Şayet Maliye Bakanımız önerimizi uygun görmezse, B-Planı olarak ikinci bir önerim var. Bence 10 kWe altındaki lisanssız üretim projelerine saatlik mahsuplaşma yerine, kW bazında yıllık mahsuplaşmaya izin verilmeli. 

Ve bence mini GES’lerde örneğin 10-250 kWe arası güce sahip tesislerin elektriği 13.3 cent'ten alınmaya devam edilsin. 

250 kWe üzerindeki projelerde uygulanacak sabit alım fiyatı ise öztüketim oranlarına göre kademelendirilsin. Öz tüketimi yüzde 66’nın üzerindeki projeler A tipi, yüzde 33.34-66.66 arasındakiler B tipi, yüzde 33.33 ve altındakiler C tipi olarak sınıflandırılsın. Ve her sınıfa farklı hat kullanım bedeli alınsın. Yani öz tüketim amaçlı üretim desteklenerek teşvik edilsin. 

Şimdi bu sınıflamanın nasıl belirleneceği veya ne şekilde kontrol edileceğini soracaksınızdır. Bu o kadar da zor değil, ama konuyu uzatmayalım, belki bir başka yazının konusu yapabiliriz. 

Biz ana konumuza devam edelim. Ben devletin daha çok öz tüketim değerine sahip ve çatı tipi lisanssız elektrik üretim projesi sahiplerinin ödüllendirilmesi gerektiğini söylüyorum. Yani ürettiğini kendisi tüketenle, ticaretini yapan arasında bir fark olmalı… 

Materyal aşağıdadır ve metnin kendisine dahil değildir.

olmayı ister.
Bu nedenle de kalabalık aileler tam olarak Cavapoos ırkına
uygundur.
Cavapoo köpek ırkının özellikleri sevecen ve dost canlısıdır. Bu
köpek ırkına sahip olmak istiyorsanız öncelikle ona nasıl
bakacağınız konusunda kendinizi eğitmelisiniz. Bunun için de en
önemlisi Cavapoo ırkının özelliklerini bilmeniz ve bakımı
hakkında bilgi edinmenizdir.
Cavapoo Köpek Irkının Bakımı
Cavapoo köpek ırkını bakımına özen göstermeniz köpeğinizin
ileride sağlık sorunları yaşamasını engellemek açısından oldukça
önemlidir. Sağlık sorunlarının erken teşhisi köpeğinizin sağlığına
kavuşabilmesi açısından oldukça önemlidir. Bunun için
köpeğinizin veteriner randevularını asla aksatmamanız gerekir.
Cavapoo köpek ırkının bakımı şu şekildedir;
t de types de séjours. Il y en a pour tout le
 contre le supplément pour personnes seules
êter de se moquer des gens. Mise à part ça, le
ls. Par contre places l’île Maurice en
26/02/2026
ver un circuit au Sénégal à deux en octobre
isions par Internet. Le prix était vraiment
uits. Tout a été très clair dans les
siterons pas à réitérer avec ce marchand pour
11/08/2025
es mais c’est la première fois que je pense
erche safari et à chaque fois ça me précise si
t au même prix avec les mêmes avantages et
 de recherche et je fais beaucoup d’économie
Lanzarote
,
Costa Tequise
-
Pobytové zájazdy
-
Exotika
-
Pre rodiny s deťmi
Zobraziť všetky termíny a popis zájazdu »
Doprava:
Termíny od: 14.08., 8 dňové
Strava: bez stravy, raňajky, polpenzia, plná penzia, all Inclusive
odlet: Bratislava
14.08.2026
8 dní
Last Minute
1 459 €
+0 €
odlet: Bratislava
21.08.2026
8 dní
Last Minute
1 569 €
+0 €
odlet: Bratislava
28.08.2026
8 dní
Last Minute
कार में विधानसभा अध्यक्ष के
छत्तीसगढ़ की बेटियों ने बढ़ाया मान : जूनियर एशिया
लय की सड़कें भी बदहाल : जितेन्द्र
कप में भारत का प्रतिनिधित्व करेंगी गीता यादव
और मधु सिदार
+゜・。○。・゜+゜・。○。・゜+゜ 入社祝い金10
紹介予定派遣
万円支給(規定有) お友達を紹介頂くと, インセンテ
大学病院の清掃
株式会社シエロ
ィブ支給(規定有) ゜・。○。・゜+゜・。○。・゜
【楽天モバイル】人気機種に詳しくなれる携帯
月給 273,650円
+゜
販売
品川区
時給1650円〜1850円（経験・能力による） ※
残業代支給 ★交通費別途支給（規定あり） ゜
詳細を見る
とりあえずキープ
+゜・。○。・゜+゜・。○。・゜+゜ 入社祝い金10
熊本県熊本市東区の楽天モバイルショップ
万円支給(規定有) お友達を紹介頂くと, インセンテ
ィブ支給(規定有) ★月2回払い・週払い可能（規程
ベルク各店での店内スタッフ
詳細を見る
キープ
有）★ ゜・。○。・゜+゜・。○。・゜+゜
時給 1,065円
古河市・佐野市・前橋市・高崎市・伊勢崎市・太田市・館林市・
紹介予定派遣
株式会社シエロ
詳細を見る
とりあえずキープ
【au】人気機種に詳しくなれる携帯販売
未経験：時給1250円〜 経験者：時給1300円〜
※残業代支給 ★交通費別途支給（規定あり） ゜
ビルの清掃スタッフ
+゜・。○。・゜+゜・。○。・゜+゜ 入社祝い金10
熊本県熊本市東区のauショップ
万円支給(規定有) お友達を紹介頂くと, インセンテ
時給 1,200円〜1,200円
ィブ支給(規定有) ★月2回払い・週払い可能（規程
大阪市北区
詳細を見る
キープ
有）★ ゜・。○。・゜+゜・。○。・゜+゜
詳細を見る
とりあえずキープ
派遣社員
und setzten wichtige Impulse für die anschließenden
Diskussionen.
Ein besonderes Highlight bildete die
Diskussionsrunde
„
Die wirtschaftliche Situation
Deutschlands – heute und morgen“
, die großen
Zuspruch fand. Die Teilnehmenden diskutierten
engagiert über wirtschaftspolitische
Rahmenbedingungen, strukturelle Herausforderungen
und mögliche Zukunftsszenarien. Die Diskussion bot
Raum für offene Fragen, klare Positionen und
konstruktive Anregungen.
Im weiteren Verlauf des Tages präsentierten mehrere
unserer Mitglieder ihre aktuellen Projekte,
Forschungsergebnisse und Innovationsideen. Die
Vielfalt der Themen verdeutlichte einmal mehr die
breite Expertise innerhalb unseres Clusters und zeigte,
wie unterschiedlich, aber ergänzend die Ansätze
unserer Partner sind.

Sosyal medyadaki bazı paylaşımlarım üzerine, “kuru kuru yazmak olmaz, çözüm de görmek istiyoruz” türünden tepkiler geliyor. İşte bu da, lisanssız elektrik üretim yatırımlarının teşviki konusunda benim çözüm önerimdir. 

Ben bilgileri toplar, söylenenleri dinler ve daha sonra da kendi hür düşüncemi kaleme almaya çalışıyorum. Yeni fikir ve önerilere de açığım, beni yıllardır takip eden, izleyen ya da bizzat tanıyanlar da bunu bilir. 

Bir sonraki yazıda görüşmek dileğiyle, saygılar.